”I hope that our research project can help shift the way we think about politics in Switzerland.”
Matthias Maurer Rueda is a doctoral candidate at the University of Basel. He is a researcher in the case study on “Citizenship, Migration and Re-Tribalisation” of the “Reversing the Gaze” project.
Can you explain your research area in three sentences?
Mostly, I am interested in the role that emotions – particularly feelings of belonging – play in Swiss politics, especially among conservative voters. We all need to make sense of our affective understanding of the world, and to do so we rely heavily on myths and stories: they provide powerful narratives to make sense of our feelings, and they help to unite the myriad of very personal, individual interpretations of the world under solidified, clearly delineated group identities. On a more meta-level, I look at the relationship between academic and everyday language, and how concepts change as they travel between the two.

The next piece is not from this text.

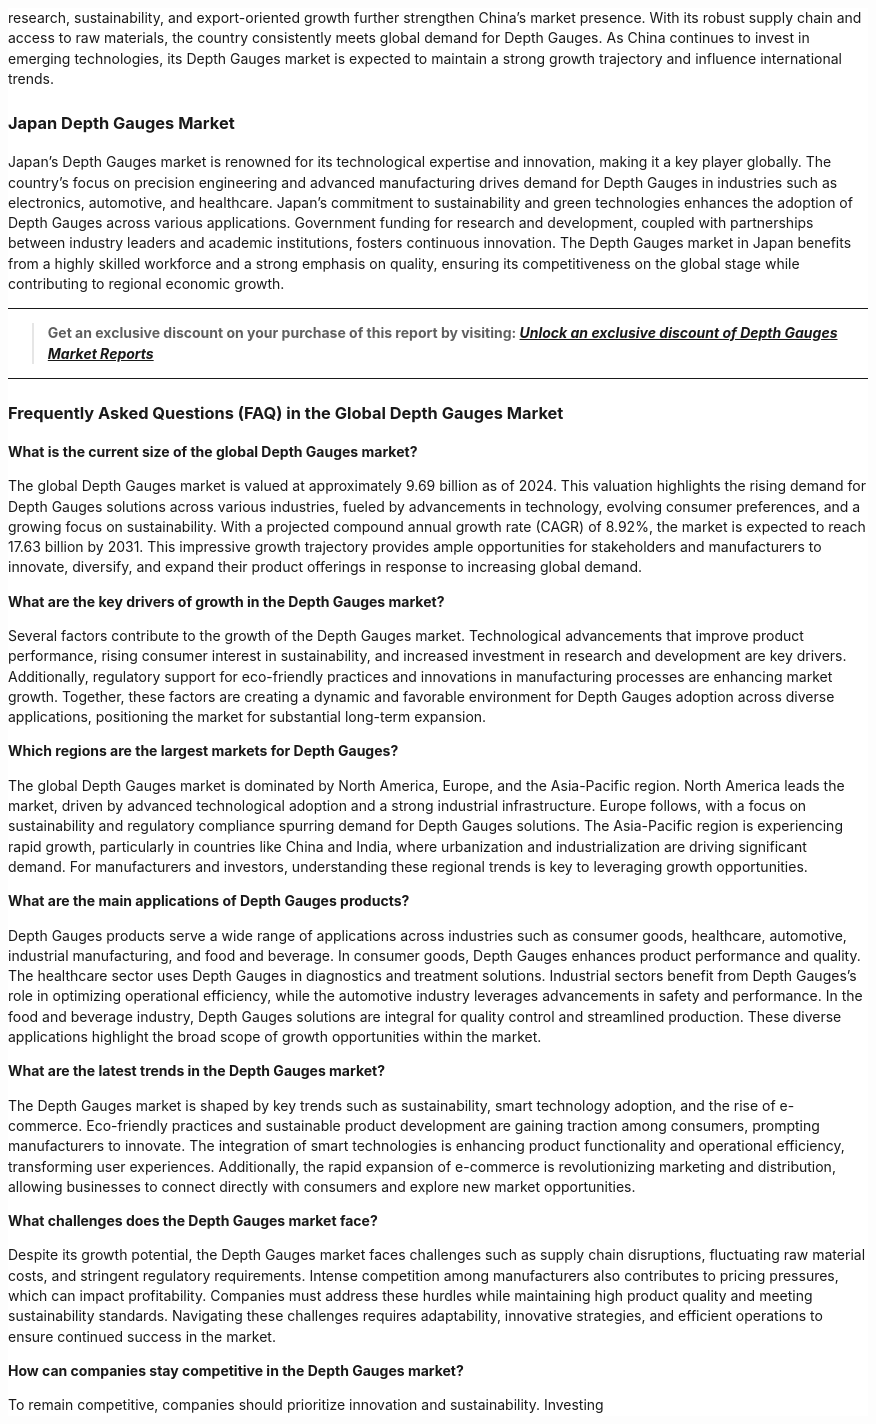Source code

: research, sustainability, and export-oriented growth further strengthen China&rsquo;s market presence. With its robust supply chain and access to raw materials, the country consistently meets global demand for Depth Gauges. As China continues to invest in emerging technologies, its Depth Gauges market is expected to maintain a strong growth trajectory and influence international trends.</p><h3>Japan Depth Gauges Market</h3><p>Japan&rsquo;s Depth Gauges market is renowned for its technological expertise and innovation, making it a key player globally. The country&rsquo;s focus on precision engineering and advanced manufacturing drives demand for Depth Gauges in industries such as electronics, automotive, and healthcare. Japan&rsquo;s commitment to sustainability and green technologies enhances the adoption of Depth Gauges across various applications. Government funding for research and development, coupled with partnerships between industry leaders and academic institutions, fosters continuous innovation. The Depth Gauges market in Japan benefits from a highly skilled workforce and a strong emphasis on quality, ensuring its competitiveness on the global stage while contributing to regional economic growth.</p><hr /><blockquote><p><strong>Get an exclusive discount on your purchase of this report by visiting: <em><a href="://marketresearchpulse.com/ask-for-discount/124105?utm_source=Github&amp;utm_medium=0117">Unlock an exclusive discount of Depth Gauges Market Reports</a></em>&nbsp;</strong></p></blockquote><hr /><h3>Frequently Asked Questions (FAQ) in the Global Depth Gauges Market</h3><p><strong>What is the current size of the global Depth Gauges market?</strong></p><p>The global Depth Gauges market is valued at approximately 9.69 billion as of 2024. This valuation highlights the rising demand for Depth Gauges solutions across various industries, fueled by advancements in technology, evolving consumer preferences, and a growing focus on sustainability. With a projected compound annual growth rate (CAGR) of 8.92%, the market is expected to reach 17.63 billion by 2031. This impressive growth trajectory provides ample opportunities for stakeholders and manufacturers to innovate, diversify, and expand their product offerings in response to increasing global demand.</p><p><strong>What are the key drivers of growth in the Depth Gauges market?</strong></p><p>Several factors contribute to the growth of the Depth Gauges market. Technological advancements that improve product performance, rising consumer interest in sustainability, and increased investment in research and development are key drivers. Additionally, regulatory support for eco-friendly practices and innovations in manufacturing processes are enhancing market growth. Together, these factors are creating a dynamic and favorable environment for Depth Gauges adoption across diverse applications, positioning the market for substantial long-term expansion.</p><p><strong>Which regions are the largest markets for Depth Gauges?</strong></p><p>The global Depth Gauges market is dominated by North America, Europe, and the Asia-Pacific region. North America leads the market, driven by advanced technological adoption and a strong industrial infrastructure. Europe follows, with a focus on sustainability and regulatory compliance spurring demand for Depth Gauges solutions. The Asia-Pacific region is experiencing rapid growth, particularly in countries like China and India, where urbanization and industrialization are driving significant demand. For manufacturers and investors, understanding these regional trends is key to leveraging growth opportunities.</p><p><strong>What are the main applications of Depth Gauges products?</strong></p><p>Depth Gauges products serve a wide range of applications across industries such as consumer goods, healthcare, automotive, industrial manufacturing, and food and beverage. In consumer goods, Depth Gauges enhances product performance and quality. The healthcare sector uses Depth Gauges in diagnostics and treatment solutions. Industrial sectors benefit from Depth Gauges&rsquo;s role in optimizing operational efficiency, while the automotive industry leverages advancements in safety and performance. In the food and beverage industry, Depth Gauges solutions are integral for quality control and streamlined production. These diverse applications highlight the broad scope of growth opportunities within the market.</p><p><strong>What are the latest trends in the Depth Gauges market?</strong></p><p>The Depth Gauges market is shaped by key trends such as sustainability, smart technology adoption, and the rise of e-commerce. Eco-friendly practices and sustainable product development are gaining traction among consumers, prompting manufacturers to innovate. The integration of smart technologies is enhancing product functionality and operational efficiency, transforming user experiences. Additionally, the rapid expansion of e-commerce is revolutionizing marketing and distribution, allowing businesses to connect directly with consumers and explore new market opportunities.</p><p><strong>What challenges does the Depth Gauges market face?</strong></p><p>Despite its growth potential, the Depth Gauges market faces challenges such as supply chain disruptions, fluctuating raw material costs, and stringent regulatory requirements. Intense competition among manufacturers also contributes to pricing pressures, which can impact profitability. Companies must address these hurdles while maintaining high product quality and meeting sustainability standards. Navigating these challenges requires adaptability, innovative strategies, and efficient operations to ensure continued success in the market.</p><p><strong>How can companies stay competitive in the Depth Gauges market?</strong></p><p>To remain competitive, companies should prioritize innovation and sustainability. Investing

What key questions would you like to answer in your case study?
Many people in Switzerland seem to be getting angrier and angrier, and no one really knows why – and much less what to do about it. I think we struggle to understand recent developments – the renewed surge of populism, the increasing polarization – because we misunderstand the way people do politics on a more fundamental level. In my research, I hope to show that by accounting for the emotional, personal side of politics, some of the puzzles we face in the social sciences turn out to be less perplexing after all.
What is your envisioned outcome of the overall project?
On a more practical level, I hope that our research project can help shift the way we think about politics in Switzerland, and the appeal of populist narratives more broadly. Alternative narratives are needed, but if they do not connect on an emotional level, if they see voters as policy-preference-calculators rather than people, they will inevitably fall short of conviction. I also hope to convey, through my personal research and the work of the entire project, that science can and should be a lot more creative than is commonly understood. Decolonial calls to de-center ‘Western’ research practices shouldn’t only be made on an ethical or political level. Exploring new forms of knowledge-making is a scientific necessity, and we should engage and embrace these developments as opportunities to think about the world in new and enlightening ways.
What are you most looking forward to in this collaboration?
I really enjoy the transdisciplinarity of the project. There is a wide range of interests, experiences and approaches amongst the team, and I do not think I have left a conversation without something new to think about. It makes for a very stimulating environment, and I can’t wait to put all the ideas that have been stewing in my head out there.